Posted to user@spark.apache.org by Nipun Arora <ni...@gmail.com> on 2017/06/05 14:59:36 UTC
Kafka + Spark Streaming consumer API offsets
I need some clarification for Kafka consumers in Spark or otherwise. I have
the following Kafka Consumer. The consumer is reading from a topic, and I
have a mechanism which blocks the consumer from time to time.
The producer is a separate thread which is continuously sending data. I
want to ensure that the consumer does not drop/not read data sent during
the period when the consumer was "blocked".
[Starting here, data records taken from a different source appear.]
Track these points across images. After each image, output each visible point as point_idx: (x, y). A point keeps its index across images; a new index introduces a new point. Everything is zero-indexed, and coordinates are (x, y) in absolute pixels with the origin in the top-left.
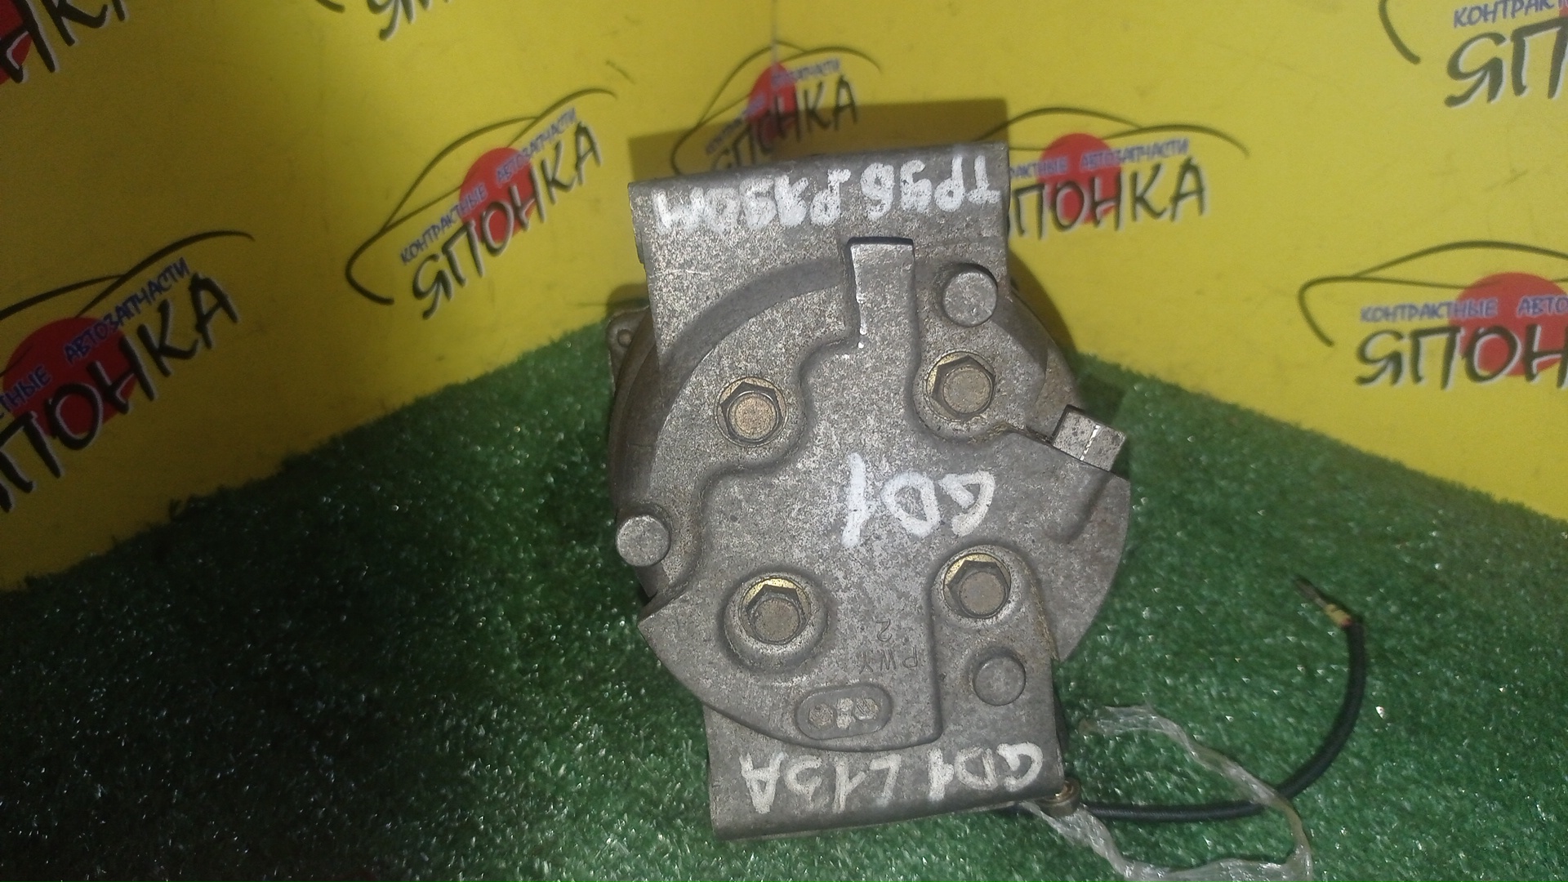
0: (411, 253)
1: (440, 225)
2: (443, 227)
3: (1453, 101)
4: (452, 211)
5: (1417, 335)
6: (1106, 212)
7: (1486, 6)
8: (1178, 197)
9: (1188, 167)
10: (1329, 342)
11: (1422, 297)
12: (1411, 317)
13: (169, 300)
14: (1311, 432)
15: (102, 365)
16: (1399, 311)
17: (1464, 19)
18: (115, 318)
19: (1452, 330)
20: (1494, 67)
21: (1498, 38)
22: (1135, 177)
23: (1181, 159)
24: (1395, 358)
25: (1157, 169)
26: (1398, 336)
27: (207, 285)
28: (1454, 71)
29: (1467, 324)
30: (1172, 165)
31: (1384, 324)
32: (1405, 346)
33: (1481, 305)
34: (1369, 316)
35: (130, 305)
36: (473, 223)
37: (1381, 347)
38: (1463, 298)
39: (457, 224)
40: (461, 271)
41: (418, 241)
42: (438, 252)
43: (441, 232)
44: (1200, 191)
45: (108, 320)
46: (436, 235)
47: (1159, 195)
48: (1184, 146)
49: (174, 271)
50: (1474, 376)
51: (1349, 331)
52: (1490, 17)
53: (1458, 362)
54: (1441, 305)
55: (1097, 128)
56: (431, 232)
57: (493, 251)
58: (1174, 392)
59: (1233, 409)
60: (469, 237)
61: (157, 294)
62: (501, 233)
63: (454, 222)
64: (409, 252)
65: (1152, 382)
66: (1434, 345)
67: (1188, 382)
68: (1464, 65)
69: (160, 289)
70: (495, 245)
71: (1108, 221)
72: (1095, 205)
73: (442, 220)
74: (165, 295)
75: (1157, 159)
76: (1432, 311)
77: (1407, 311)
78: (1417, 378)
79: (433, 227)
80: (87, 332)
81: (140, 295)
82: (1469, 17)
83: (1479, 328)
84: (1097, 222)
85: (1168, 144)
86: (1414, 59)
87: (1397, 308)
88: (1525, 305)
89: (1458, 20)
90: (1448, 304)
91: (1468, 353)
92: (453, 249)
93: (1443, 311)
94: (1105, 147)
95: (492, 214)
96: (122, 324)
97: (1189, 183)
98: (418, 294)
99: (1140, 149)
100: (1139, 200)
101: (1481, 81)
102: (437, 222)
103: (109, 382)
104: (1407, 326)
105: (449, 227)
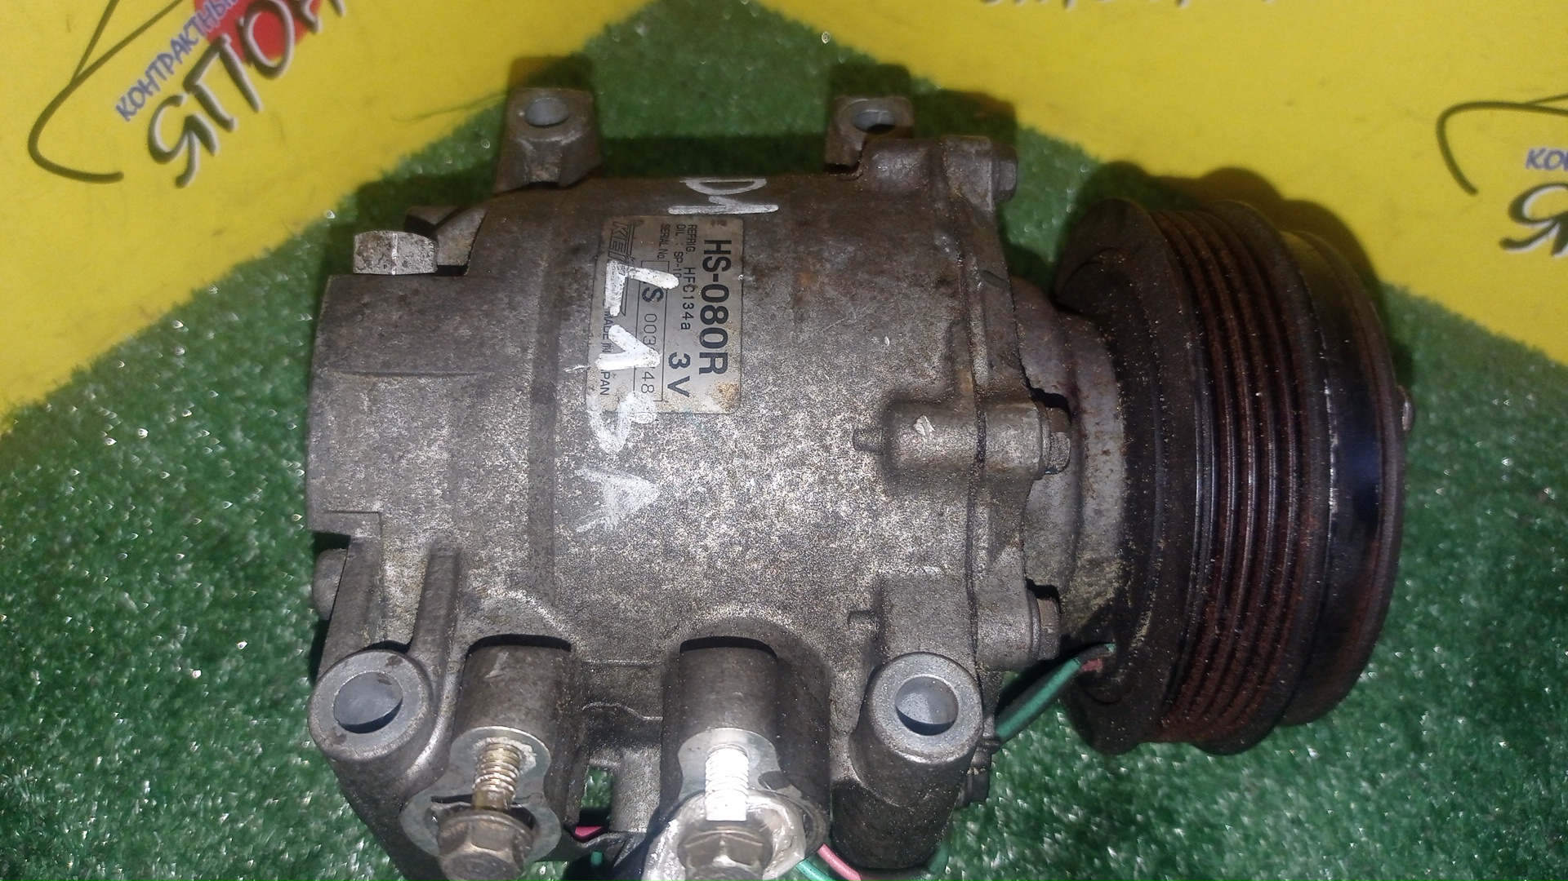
0: (133, 102)
1: (173, 54)
2: (177, 54)
4: (186, 28)
14: (1422, 301)
34: (1540, 161)
36: (227, 38)
37: (1548, 203)
39: (201, 45)
40: (223, 110)
41: (140, 82)
42: (178, 90)
43: (176, 62)
46: (168, 68)
56: (160, 65)
57: (268, 72)
60: (226, 60)
62: (276, 42)
63: (195, 43)
64: (128, 102)
70: (271, 63)
73: (174, 43)
79: (161, 57)
92: (202, 82)
95: (254, 18)
98: (159, 156)
102: (168, 50)
105: (187, 53)
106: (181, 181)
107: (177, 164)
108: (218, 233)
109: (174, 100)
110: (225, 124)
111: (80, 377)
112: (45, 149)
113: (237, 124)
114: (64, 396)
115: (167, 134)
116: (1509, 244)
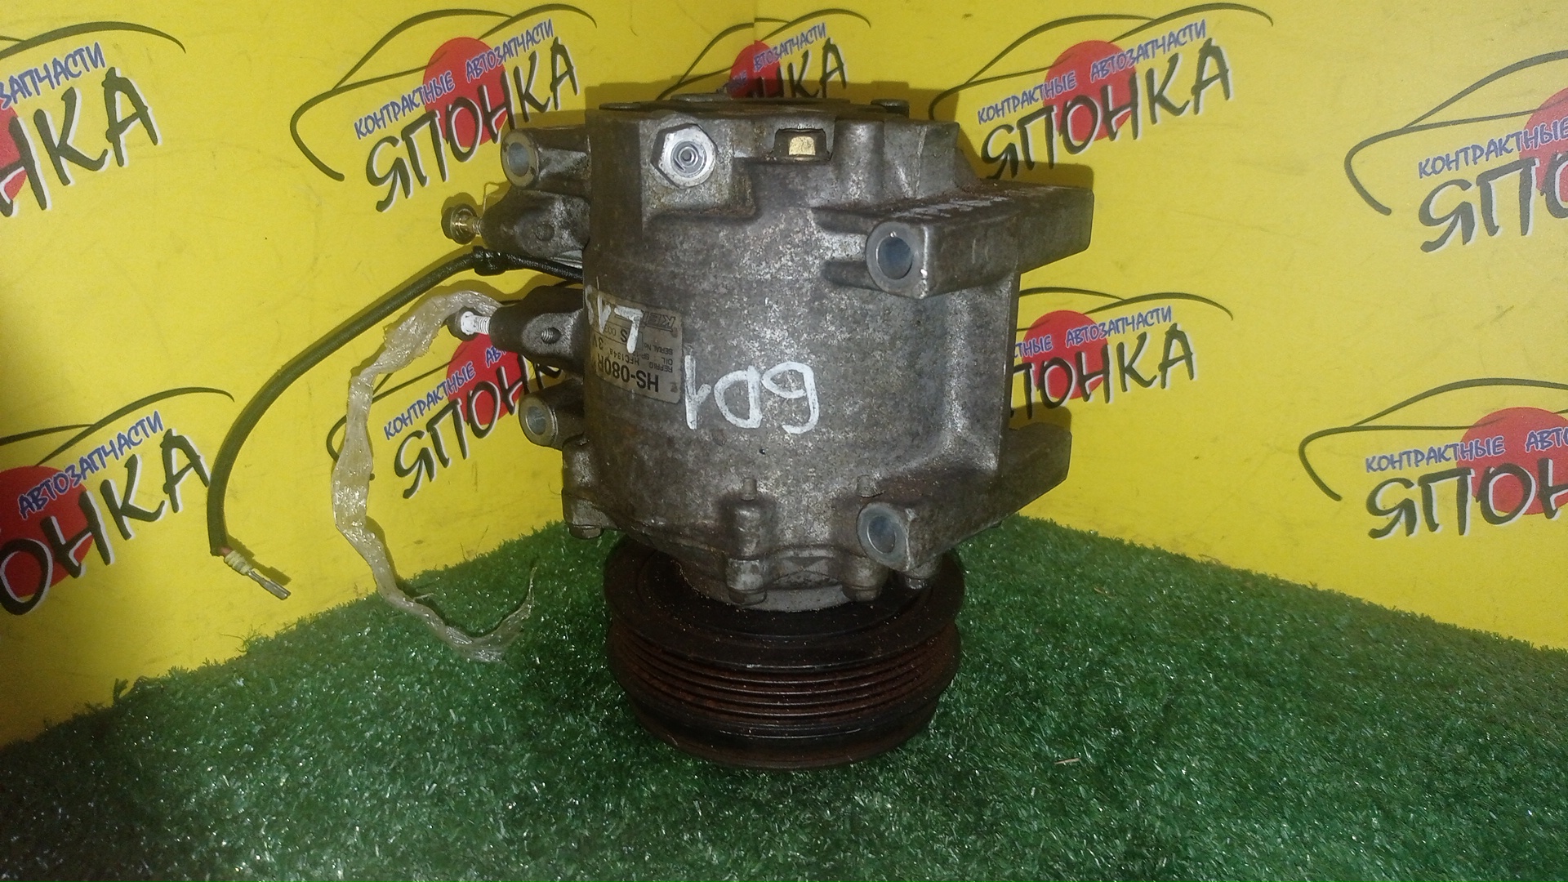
0: (395, 428)
1: (426, 402)
2: (429, 404)
3: (1428, 247)
4: (438, 388)
5: (1426, 481)
6: (1094, 386)
7: (1448, 155)
8: (1166, 364)
9: (1174, 334)
10: (1337, 498)
11: (1425, 441)
12: (1417, 462)
13: (138, 456)
15: (58, 520)
16: (1405, 457)
17: (1429, 169)
18: (78, 471)
19: (1461, 472)
20: (1464, 211)
21: (1464, 185)
22: (1121, 348)
23: (1166, 326)
24: (1407, 506)
25: (1142, 338)
26: (1408, 484)
27: (181, 443)
28: (1425, 218)
29: (1477, 464)
30: (1156, 334)
31: (1391, 473)
32: (1415, 494)
33: (1488, 442)
34: (1375, 466)
35: (96, 457)
36: (460, 402)
37: (1390, 497)
38: (1466, 438)
39: (444, 402)
40: (445, 451)
41: (402, 416)
42: (423, 428)
43: (426, 409)
44: (1188, 356)
45: (70, 472)
46: (421, 411)
47: (1147, 365)
48: (1168, 315)
49: (146, 423)
50: (1493, 519)
51: (1355, 484)
52: (1453, 165)
53: (1473, 506)
54: (1447, 447)
55: (1079, 304)
56: (417, 408)
58: (1182, 561)
59: (1246, 574)
60: (456, 417)
61: (125, 448)
62: (488, 414)
63: (441, 399)
64: (392, 427)
65: (1157, 552)
66: (1445, 491)
67: (1194, 553)
68: (1434, 214)
69: (130, 443)
70: (481, 427)
71: (1098, 394)
72: (1082, 380)
73: (429, 396)
74: (134, 450)
75: (1142, 329)
76: (1439, 455)
77: (1412, 456)
78: (1433, 526)
79: (419, 403)
80: (46, 484)
81: (108, 448)
82: (1433, 167)
83: (1490, 468)
84: (1087, 397)
85: (1152, 312)
86: (1387, 211)
87: (1401, 455)
88: (1533, 440)
89: (1422, 171)
90: (1454, 446)
91: (1482, 496)
92: (439, 427)
93: (1450, 453)
94: (1091, 322)
95: (479, 394)
96: (85, 478)
97: (1176, 349)
98: (399, 471)
99: (1124, 320)
100: (1127, 370)
101: (1453, 225)
102: (424, 399)
103: (63, 542)
104: (1414, 473)
105: (435, 405)
106: (407, 494)
107: (408, 481)
109: (419, 434)
110: (443, 461)
113: (451, 463)
115: (408, 457)
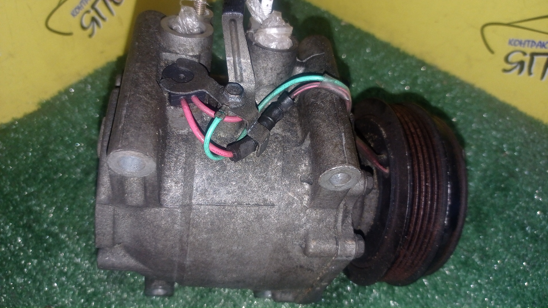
106: (91, 36)
107: (89, 31)
108: (102, 52)
109: (88, 12)
110: (103, 19)
111: (60, 93)
112: (51, 24)
113: (108, 19)
114: (55, 98)
115: (86, 21)
116: (505, 71)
*In case the "blocked" part is confusing - we have a modified Spark
scheduler where we take a lock on the scheduler.*
public static JavaDStream<String> getKafkaDStream(String inputTopics,
String broker, int kafkaPort, JavaStreamingContext ssc){
HashSet<String> inputTopicsSet = new
HashSet<String>(Arrays.asList(inputTopics.split(",")));
HashMap<String, String> kafkaParams = new HashMap<String, String>();
kafkaParams.put("metadata.broker.list", broker + ":" + kafkaPort);
JavaPairInputDStream<String, String> messages =
KafkaUtils.createDirectStream(
ssc,
String.class,
String.class,
StringDecoder.class,
StringDecoder.class,
kafkaParams,
inputTopicsSet
);
JavaDStream<String> lines = messages.map(new
Function<Tuple2<String, String>, String>() {
@Override
public String call(Tuple2<String, String> tuple2) {
return tuple2._2();
}
});
return lines;
}
Thanks
Nipun